Recently I was faced with a moment that I never thought would really happen. He was coming to visit me. Before I knew it, I was questioning myself. Why was he coming to see me? Why was I allowing him to visit me? Did this person deserve to have that much of a place in my life any longer? And even though I felt that I didn't owe anyone an explanation, I found myself trying to explain to people. But the explanations never seemed to make sense. Why was I giving this person another chance to be a part of my life again?

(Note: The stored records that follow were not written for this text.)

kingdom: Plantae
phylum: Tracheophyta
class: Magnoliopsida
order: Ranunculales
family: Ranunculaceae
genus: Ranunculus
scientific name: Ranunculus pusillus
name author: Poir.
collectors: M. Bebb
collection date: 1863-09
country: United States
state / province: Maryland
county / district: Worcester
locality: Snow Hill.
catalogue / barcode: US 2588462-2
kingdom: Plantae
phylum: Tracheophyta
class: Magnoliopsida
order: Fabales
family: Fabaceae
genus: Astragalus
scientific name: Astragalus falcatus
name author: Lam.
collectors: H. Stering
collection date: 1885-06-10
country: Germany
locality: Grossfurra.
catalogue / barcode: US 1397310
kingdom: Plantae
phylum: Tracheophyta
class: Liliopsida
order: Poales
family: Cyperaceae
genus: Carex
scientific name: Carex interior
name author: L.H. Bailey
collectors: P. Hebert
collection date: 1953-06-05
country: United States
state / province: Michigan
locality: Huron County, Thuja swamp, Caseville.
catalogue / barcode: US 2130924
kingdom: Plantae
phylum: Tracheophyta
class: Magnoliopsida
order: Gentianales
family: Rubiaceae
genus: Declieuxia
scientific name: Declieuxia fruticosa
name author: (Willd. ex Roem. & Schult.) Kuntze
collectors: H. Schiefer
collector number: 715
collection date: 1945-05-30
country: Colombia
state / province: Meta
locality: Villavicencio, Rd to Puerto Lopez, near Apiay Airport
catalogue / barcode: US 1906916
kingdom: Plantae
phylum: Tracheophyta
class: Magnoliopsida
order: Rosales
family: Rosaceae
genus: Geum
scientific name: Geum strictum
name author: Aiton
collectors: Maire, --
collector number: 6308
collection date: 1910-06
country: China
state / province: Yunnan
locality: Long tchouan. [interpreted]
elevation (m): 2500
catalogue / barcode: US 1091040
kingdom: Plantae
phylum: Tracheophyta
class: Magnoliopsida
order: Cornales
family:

When he arrived in town I was still doubtful. Would I be able to look at him and not think back to the last time I saw him, and the feelings that I had at that time? And that's when I realized that I needed to forgive him. I needed to allow him and more so, myself, the ability to say, "I forgive you." This ability to forgive Ihas changed me even further. I realized that he is not the same person that I fell in love with, that both of our lives have changed, and yes, there were reasons that we were not meant to be together. I was able to look at him as my friend. There were awkward moments when I wanted to blow it all out and ask all the questions that I deserved answers to, but I couldn't do it. I couldn't bring myself to go back to those moments. It wasn't until later that it hit me. It occured to me that he was aware of the pain he had caused me, and that maybe, just maybe, he had been in pain, too. By forgiving him, I was helping us both obtain that needed closure.

Later on, I was able to ask questions and I finally heard the truth. As much as it was probably hard for him to find the words to admit to why he had made the decisions he did, I think it might have been a bit of a release for him as well. And once I heard those answers, and I was able to acknowledge these reasons, it was over. I felt relief. Relief that I didn't really ever think could have existed.

This has been a lesson to me; a long lesson, but one that has made me the person that I am today. And through it all, I have made a new friend. Someone that has made me feel the best and the worst that my life has had to offer me to this point. There is strength in forgiveness, there is relief at letting go of hatred. I hope that my forgiveness has strengthened him as a person as well. And now when I think of him, I can know that I wasn't a bad judge of character in choosing him. He was just placed in my life to help make me a better person.